L’Histoire montre diverses formes d’exercice de pouvoir allant de la monarchie absolue à l’anarchie en passant par le despotisme et la tyrannie. Dans nos démocraties modernes basées sur le suffrage universel, le pouvoir est entre les mains du peuple dans un sens puisqu’il peut exprimer son opinion légalement et librement en particulier par son droit de vote. Platon pensait que confier le pouvoir au peuple pouvait se comparer à laisser piloter un navire par un matelot novice et sans expérience : le peuple est fait d’hommes raisonnables mais aussi de personnes ignorantes, indifférentes ou, nul ne peut le nier, de criminels sans aucune conscience. Il est tout simplement irrationnel de laisser «…la société être dirigée par le premier venu, par n’importe qui, par des aveugles.» Un point de vue plus moderne dans la démocratie veut que ce soit l’opinion de la majorité exprimée, qui soit considérée comme admise. Or ce postulat de base ne satisfait pas la raison : n’oublions pas l’impulsivité et la versatilité qui peut caractériser les foules ceci en raison de manipulation, de critères individualiste ou autres. Gandhi était tout à fait logique et rationnel quand il affirmait que :«l’erreur ne devient pas vérité en se multipliant». C’est la force du nombre et non de la raison qui fait loi; or la majorité peut se tromper, la vérité ne lui est pas acquise. Pour certains, rien ne vaut la «sagesse populaire» croyant que le peuple étant celui qui subit les applications des lois est le mieux placé pour en parler de façon logique et éclairée, pour les évaluer et les accepter ou les rejeter ! De plus, les partisans de la participation active pourraient nous objecter que le peuple n’a pas que son droit de vote pour s’exprimer et que la démocratie peut être pratiquée dans des débats publics, avec une information éclairée et impartiale donnée par les media , des réponses à des questions fondamentales par le biais de référendum populaire. Parlons donc du référendum : par définition, il fait intervenir le peuple dans son ensemble, mais sur quoi exactement? Il pose souvent une question qui fait appel à des émotions diverses et qui, par ailleurs, présente souvent une définition simplifiée ne faisant pas ressortir la complexité des enjeux. De plus, qui décide de la tenue de ce référendum? Le peuple lui-même ou les gouvernants en place ? Nous ne voyons là aucune structure vraiment rationnelle.
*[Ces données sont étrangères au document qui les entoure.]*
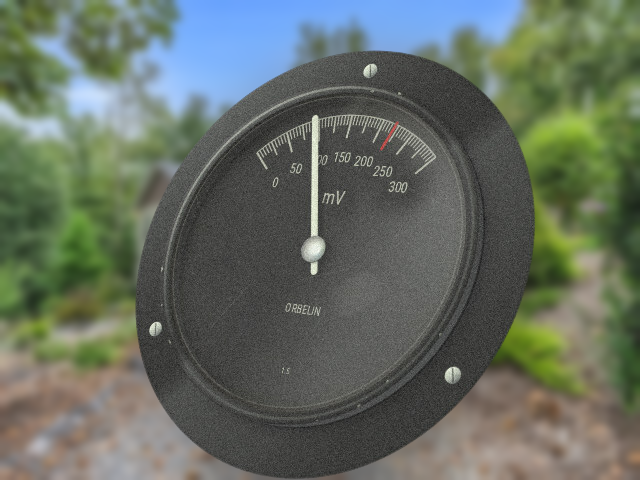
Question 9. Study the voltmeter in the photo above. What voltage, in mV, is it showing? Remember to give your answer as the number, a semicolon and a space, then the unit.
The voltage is 100; mV
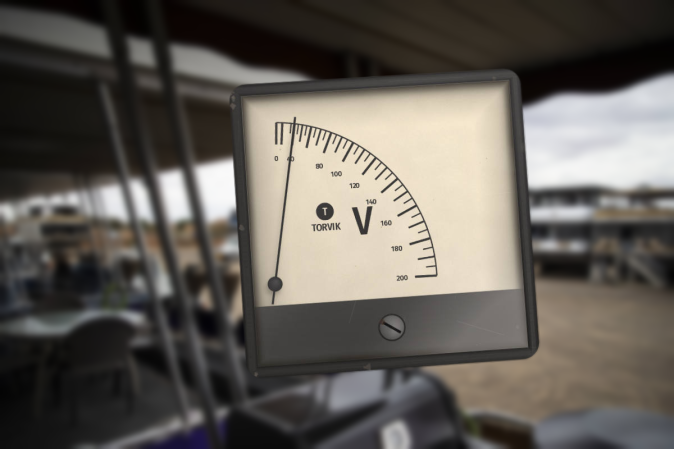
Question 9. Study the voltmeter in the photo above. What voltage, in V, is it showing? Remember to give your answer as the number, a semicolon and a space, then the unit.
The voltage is 40; V
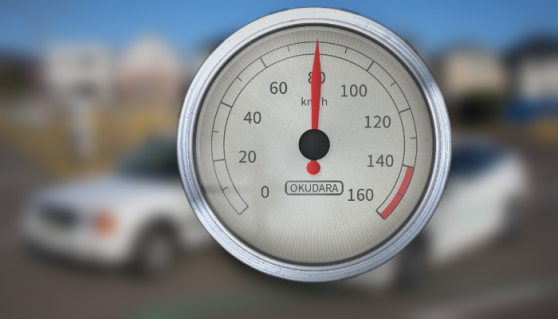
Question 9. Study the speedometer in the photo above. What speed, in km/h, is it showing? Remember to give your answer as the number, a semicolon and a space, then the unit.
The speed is 80; km/h
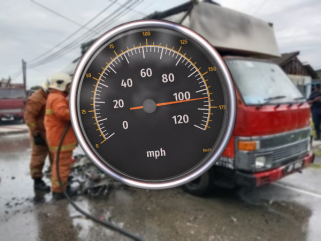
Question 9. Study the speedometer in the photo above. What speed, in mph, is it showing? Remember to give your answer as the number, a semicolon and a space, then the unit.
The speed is 104; mph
La démocratie «vraie» c à d le pouvoir au peuple dans son sens strict, comme le souligne le sociologue Jean Baechler, n’aurait existé que dans les sociétés primitives organisées en bande où tous les membres du groupe bénéficiaient du même statut et participaient à toutes les décisions qui tournaient autour de leur survie ( se nourrir, se défendre etc.). Dans nos sociétés où la multitude de personnes impliquées et le nombre incalculable d’intérêts, personnel et collectif, sont en présence, il devient alors irrationnel d’imaginer confier le pouvoir au peuple. Envisager,  à la manière de Socrate, un compromis dans l’attribution du pouvoir serait plus du domaine de la raison.
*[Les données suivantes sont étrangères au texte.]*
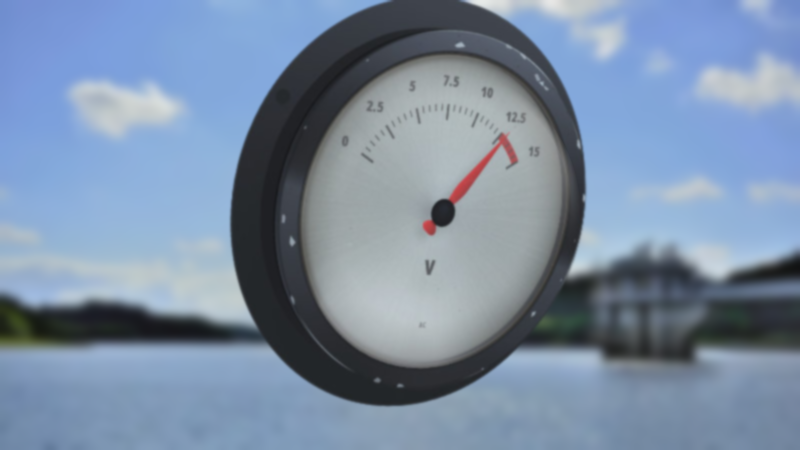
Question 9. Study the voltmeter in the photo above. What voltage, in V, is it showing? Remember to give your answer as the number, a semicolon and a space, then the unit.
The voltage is 12.5; V
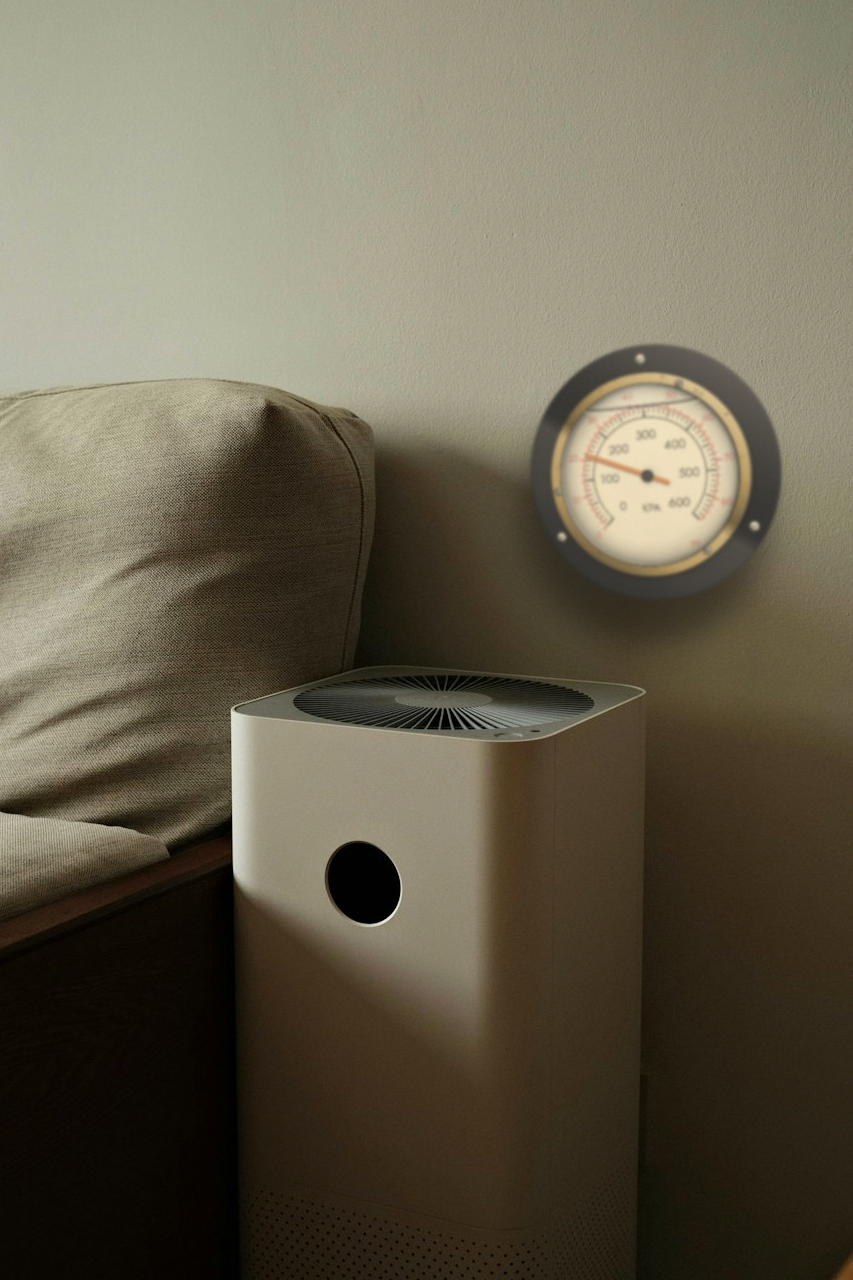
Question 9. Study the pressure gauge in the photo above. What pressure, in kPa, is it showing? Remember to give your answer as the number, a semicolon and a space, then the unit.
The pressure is 150; kPa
Nous ne pouvons nous plaindre réellement de la façon dont le pouvoir est exercé dans nos démocraties en particulier si l’on se compare aux sociétés totalitaristes puisque le peuple peut intervenir dans la chaîne du pouvoir à un moment donné mais il nous semble utopique de penser qu’il le contrôle. Que de frustrations avant, pendant et surtout après nos élections démocratiques : cela signifie bien que l’individu se sent comme une goutte d’eau insipide balayée par l’océan de la majorité !

 

Au cours des siècles, l’homme a essayé de s’organiser en société sans jamais aboutir à une structure parfaite et idéale. Mais la société est en constante évolution et il faut espérer qu’un jour, elle trouvera la façon la plus rationnelle donc conforme au vrai de se gouverner.